Un extrait d’un e-mail datant du 7 avril pourrait embarrasser le Premier ministre (PM). Dans cet extrait, Me Kailash Trilochun fait mention d’une réunion qu’il a eue la veille avec sir Anerood Jugnauth en présence du Chairman de l’ICTA, Bhanoodutt Beeharee. «On lui (NdlR, le PM) a dit que moi seul ai demandé Rs 12 millions pour une affaire…»

Si cet avocat proche du Mouvement socialiste militant a, dans un premier temps, réclamé Rs 12 millions comme honoraires, c’est finalement la somme de Rs 19 millions qui  lui a été payée. Quand cette affaire a éclaté au Parlement, le mardi 9 août, sir Anerood Jugnauth a déclaré: «Je dois dire, Madame la présidente, qu’en recevant le montant, j’étais choqué…»

Toujours dans le mail du 7 avril, Me Kailash Trilochun affirme que lors de la réunion avec le PM, celui-ci aurait fait comprendre au Chairman de l’ICTA qu’il souhaitait donner le dossier à l’avocat. «The Prime Minister made it very clear in the presence of the Chairperson that he never asked for my contract as the legal adviser of the ICTA to be revoked. He never said the (sic) henceforth the SLO will be the adviser of the ICTA. He has asked that I be instructed as the legal adviser immediately. As a QC himself he understands that we are running out of time to prepare the case.»

Un peu plus loin, Me Kailash Trilochun écrit: «Il était convenu que j’allais être payé par heure.» Et dans ce mail, lit-on, l’homme de loi fait ressortir que le payer par heure n’était pas à l’avantage de l’ICTA, mais que cela semblait être le plan d’action privilégié.
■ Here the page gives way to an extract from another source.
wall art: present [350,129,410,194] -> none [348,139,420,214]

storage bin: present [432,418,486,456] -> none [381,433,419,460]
Le montant était de 400 dollars par heure pour une équipe de quatre personnes.

Extraits de courriels envoyés par Me Trilochun aux membres du «board» de l’ICTA le 7 avril et le 21 mars.
Extraits de courriels envoyés par Me Trilochun aux membres du «board» de l’ICTA le 7 avril et le 21 mars.

Par ailleurs, l’avocat reproche aux destinataires du courriel de ne pas avoir informé le Premier ministre de l’ampleur de cette affaire. «Il ne connaît rien du dossier, plus particulièrement que la réclamation s’élève à Rs 1,1 milliard et avec les intérêts, il sera considérablement supérieur», leur a-t-il rappelé.
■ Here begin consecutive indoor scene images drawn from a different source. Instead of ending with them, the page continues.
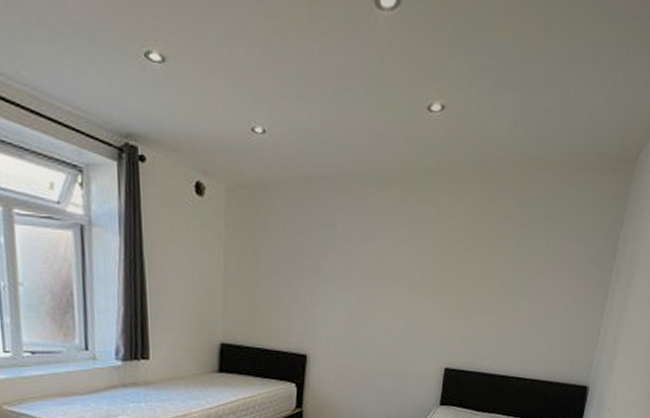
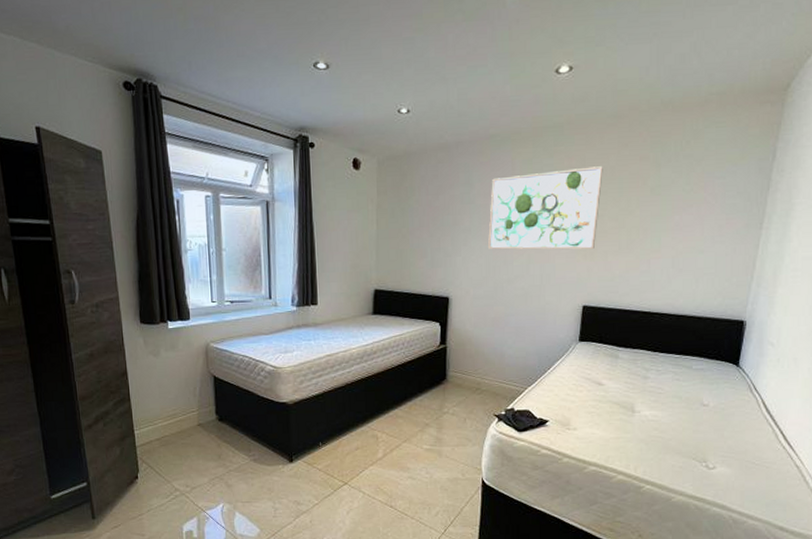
wall art: none [351,219,470,308] -> present [488,166,603,250]

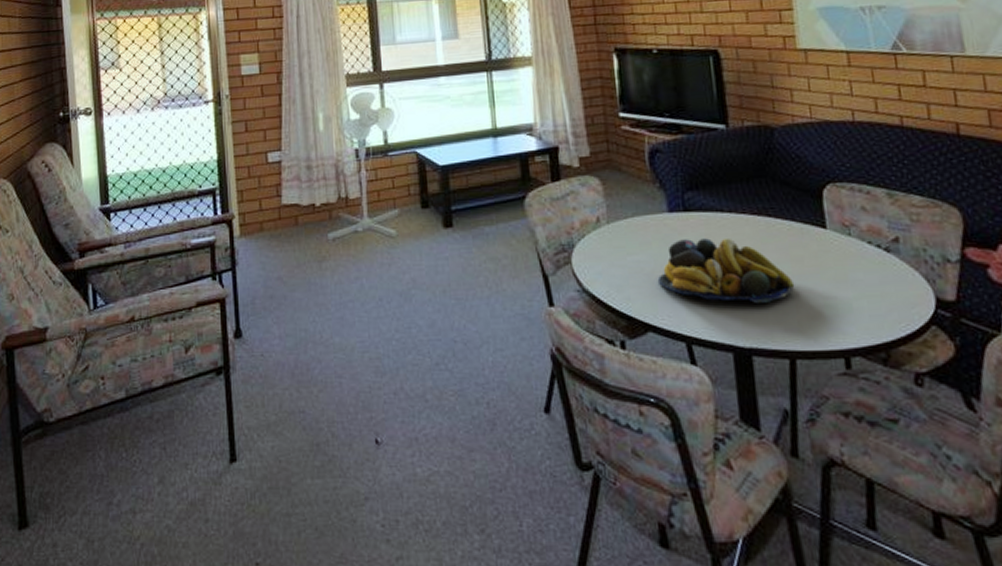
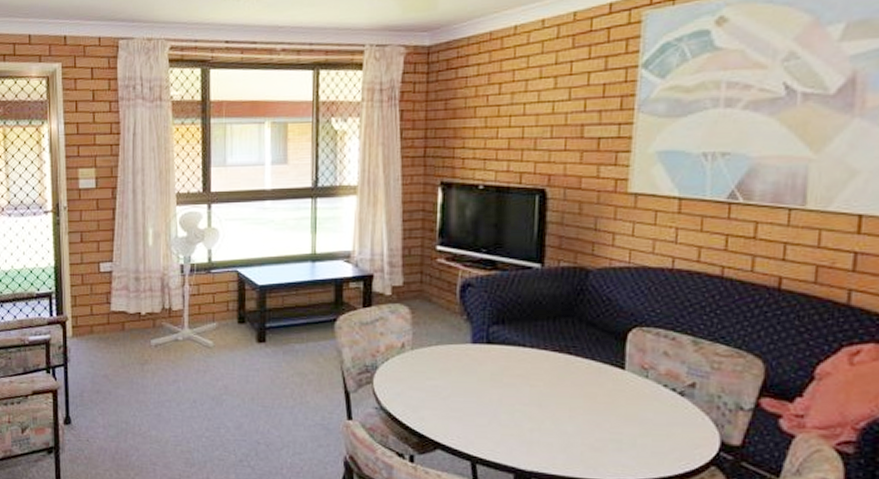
fruit bowl: present [657,237,795,303] -> none [452,369,584,433]

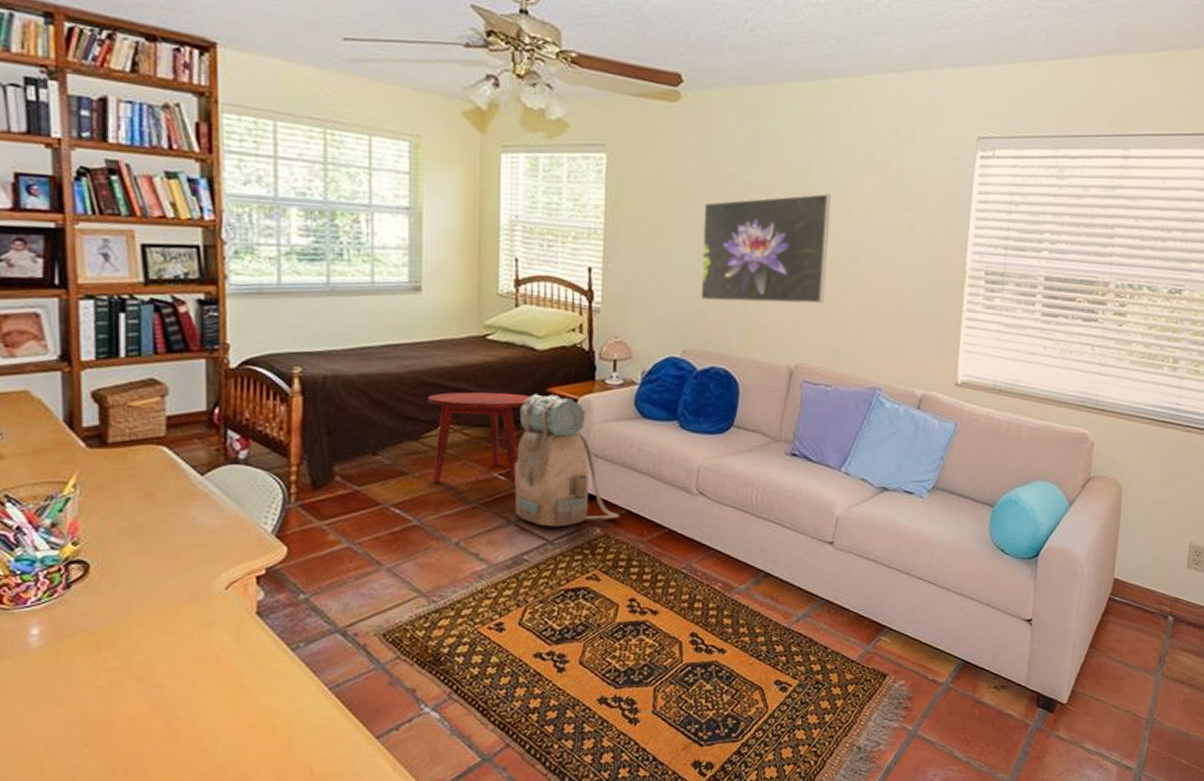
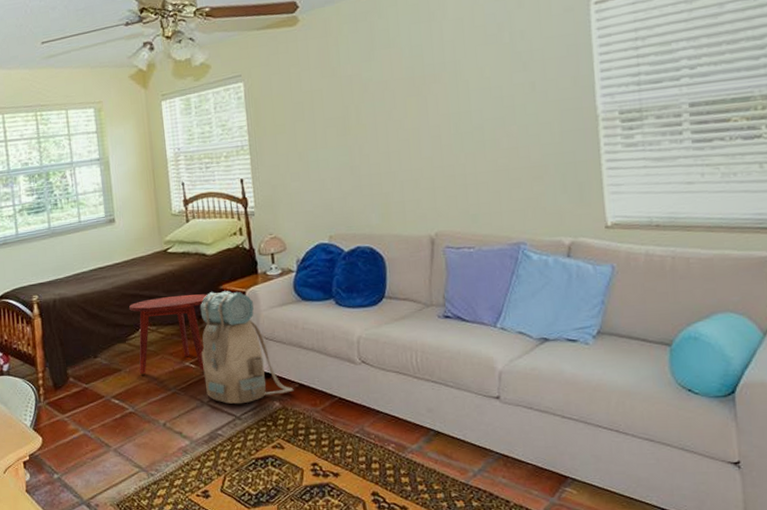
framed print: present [700,193,831,304] -> none [331,72,455,190]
Dans son communiqué émis tard mardi soir, Me Kailash Trilochun parle effectivement d’une réunion de haut niveau trois semaines après la révocation de son contrat comme avocat. C’est le 21 mars que son contrat a été révoqué une première fois par l’ICTA. Dans le même communiqué, il soutient avoir prévenu que la formule utilisée pour calculer ses honoraires n’était pas à leur avantage. «Mon avertissement a été ignoré», a-t-il écrit.

L’express a contacté le Chairman de l’ICTA. Un de ses proches a déclaré qu’il ne ferait pas de déclaration étant en congé maladie. Me Kailash Trilochun n’a répondu ni à nos appels téléphoniques ni à notre courriel. Rien non plus du côté du bureau du Premier ministre. Les membres du conseil d’administration de l’ICTA n’ont pas voulu faire de commentaires.

Me Valayden réclame une commission d’enquête

L’avocat Rama Valayden a eu la copie des courriers électroniques par courrier. C’est au nom de la bonne gouvernance et de la transparence, dit-il, qu’il en a fait parvenir une copie à l’express. «Je réclame une commission d’enquête pour faire la lumière sur cette affaire.» Ce n’est pas la première fois qu’il envoie des documents à la presse.